Houston, Texas has the highest number of COVID-19 cases and related deaths in the state, with 43,939 infections and 455 deaths. Dallas, Texas’ second-largest city, is in second place. Statewide, COVID-19 cases stand at 258,658, making up around 8 percent of total infections in the country. Texas continues to set new records in terms of those catching and dying from the disease on a weekly basis.
Scenes familiar to what was witnessed in New York in the spring are appearing in Houston. At HCA Northwest Hospital, a refrigerator container truck is parked outside the hospital in preparation for overwhelmed morgues. Emergency rooms and ICUs are packed. The average daily rate of new hospitalizations due to COVID-19 was 360 at the Texas Medical Center hospitals in Houston, almost double the rate from two weeks ago.
This is the context of the murderous back-to-work campaign being pursued by Texas Governor Greg Abbott, who conceded in a leaked May 1 meeting that reopening would “ipso facto” cause an increase in COVID-19 cases. An executive order that mandates masks and a $250 fine for those not wearing them was signed by Abbott and went into effect on July 3, in an attempt to cover up his criminal role in facilitating the spread of the disease. The governor previously forbade mayors and local governments from requiring the wearing of masks and then quickly rolled back shutdown measures.
The warning made by health professionals and scientists around the world that governments should not reopen too early and that masks are insufficient to prevent disease spread is being vindicated in real time.
In an interview with a KLBK TV reporter on July 10, Abbott stated that “things will get worse” in relation to the virus. When questioned about what he would do if the mask mandate was “not enough to make a difference soon,” Abbott responded that “the next step would be a lock-down.”
In Harris County, which is in the Houston area and the third most populous county in the country, South East Texas Regional Advisory Council numbers show 1,580 ICU beds out of 1,614 total are in use. In short, there are just 34 beds remaining for the whole county. According to numbers obtained by ProPublica and NBC, as of Thursday, overflow patients are receiving treatment in emergency rooms.
Emergency rooms are neither equipped nor staffed with the specialized personnel required to handle illnesses like COVID-19, which can require an extended period of treatment and special equipment. Rather, they are primarily used to stabilize patients so they can then be sent to the relevant hospital department. A study published in the Academy of Emergency Medicine notes, “Hospital mortality and hospital LOS [length of stay] are associated with length of ED [Emergency Department] boarding.” Another study published in Critical Care Medicine concluded that “prolonged ED boarding times were associated with worse patient outcomes.”
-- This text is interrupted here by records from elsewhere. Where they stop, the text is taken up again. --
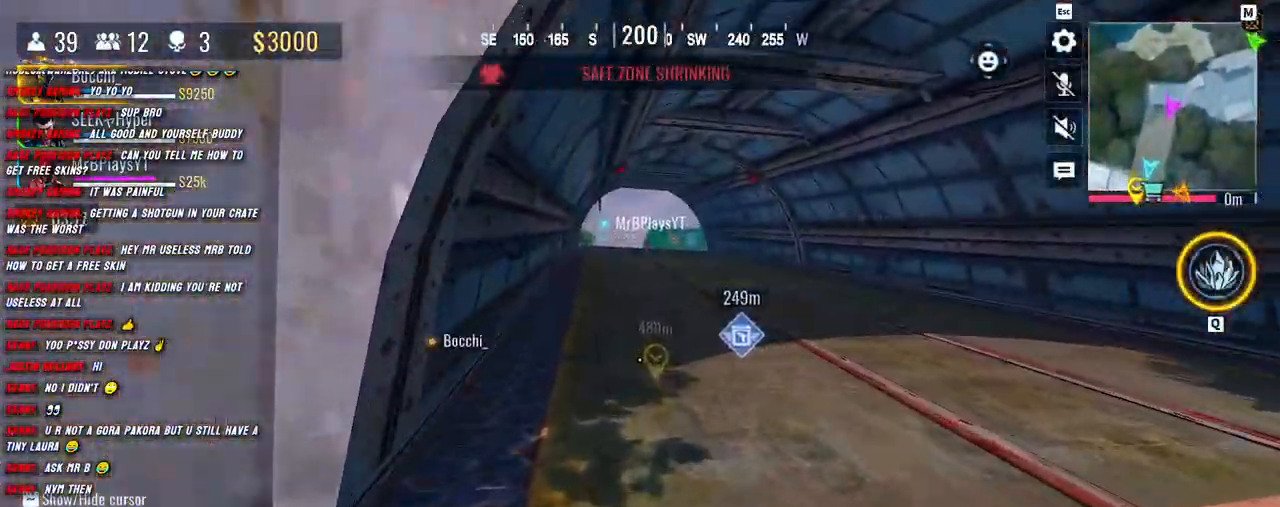
{"keys": ["shift", "w"], "mouse": [], "events": [[367, "shift", "up"], [483, "shift", "down"]]}
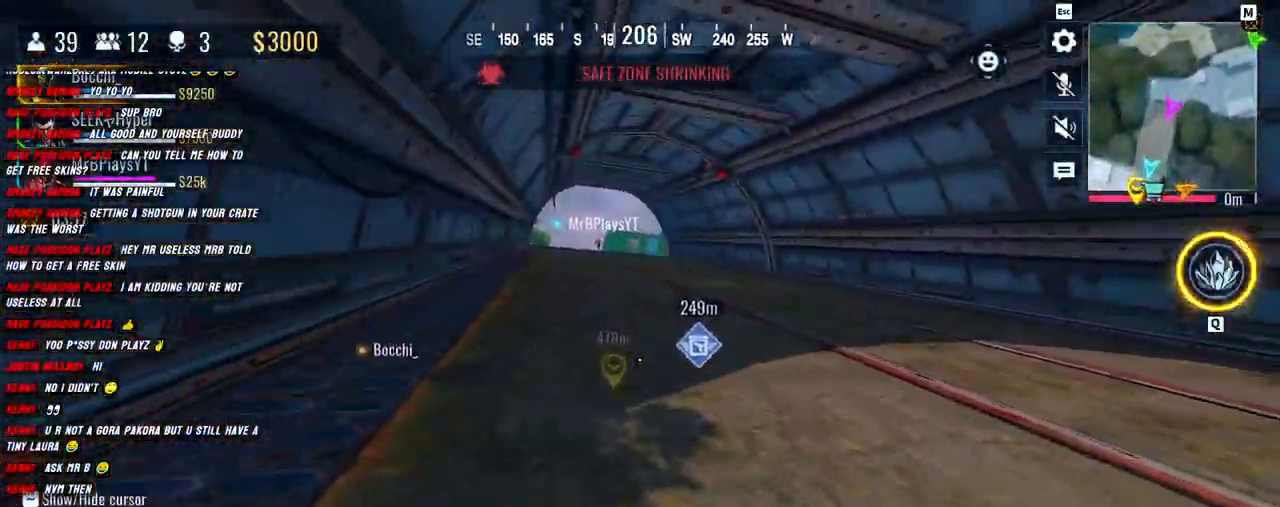
{"keys": ["w"], "mouse": [], "events": [[100, "shift", "up"], [200, "shift", "down"], [483, "shift", "up"]]}
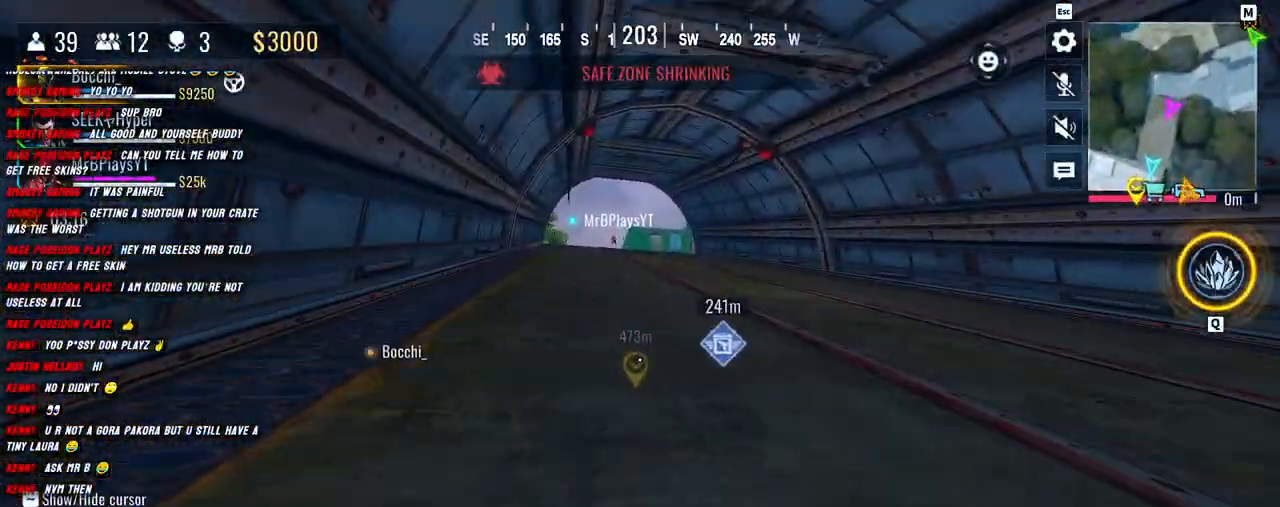
{"keys": ["shift", "w"], "mouse": [], "events": [[83, "shift", "down"]]}
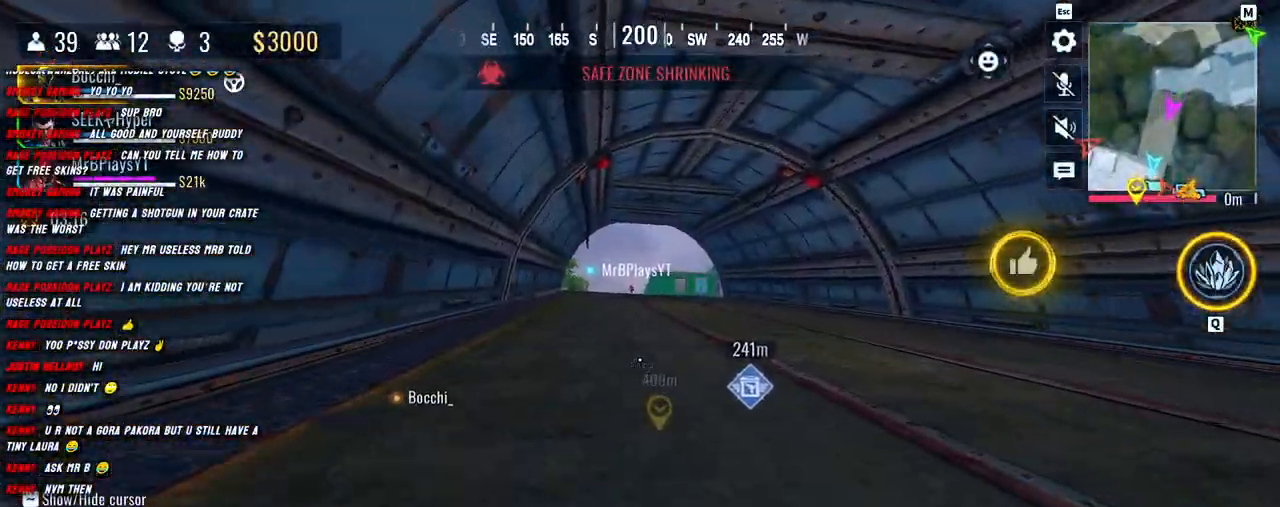
{"keys": ["shift", "w"], "mouse": [], "events": []}
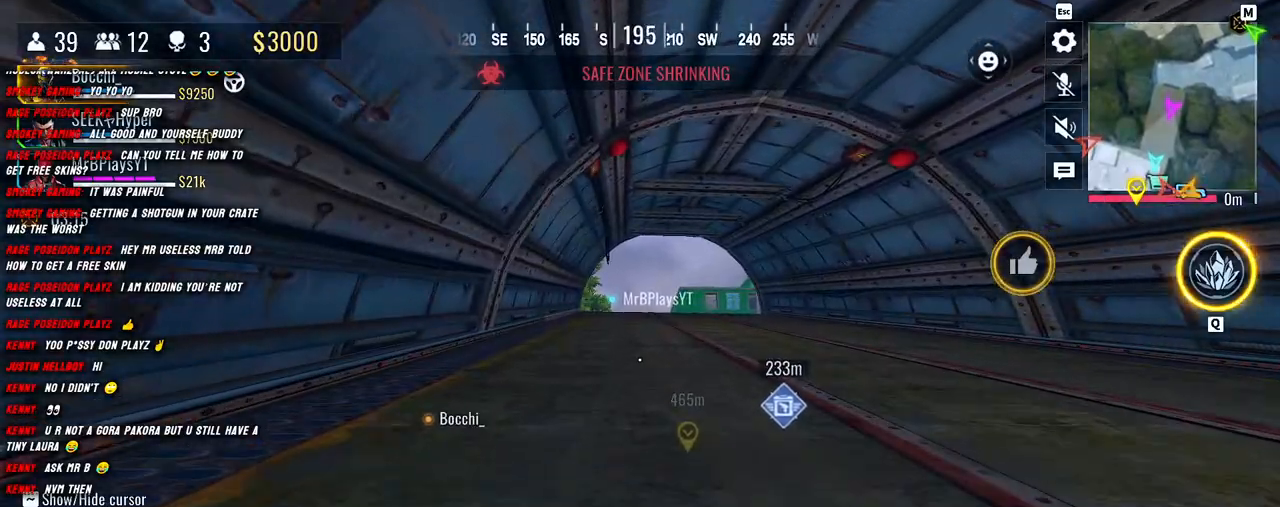
{"keys": ["c", "shift", "w"], "mouse": [], "events": [[167, "c", "down"], [317, "c", "up"], [500, "c", "down"]]}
An emergency physician at Baylor College of Medicine in Houston, Dr. Cedric Dark, speaking with ProPublica, stated, “The problem is you can’t get them [patients] to where they need to be, and now it puts the ER doc in the position of having to function like the hospitalist or the intensive care doctor, and that’s not a role that we’re really supposed to be in.” The boarding of patients in emergency rooms causes additional problems for non-coronavirus patients, since it “slows down the beginning of care for somebody who needs hospitalization, and the beginning of care for any medical condition is the most crucial period of time.”
This fact is illuminated in an increase in at-home deaths due to the inundation of hospitals with coronavirus patients. An investigation by ProPublica found that there has been a 45 percent rise in cardiac arrest calls that “ended up with paramedics declaring people dead at the scene” in the Houston area since February, with 250 dead-on-arrival calls in March and 300 in June, topping previous records for these months.
Esmaeil Porsa, CEO of Harris Health System, the public hospital system in Harris county, which includes two full-service hospitals, speaking to ProPublica, said that, due to the lack of ICU beds, patients would “continue to board in the emergency room” and stated that the treatment given in the ER is “not an optimal level of care. The only reason this is happening is because we are being forced to do it.”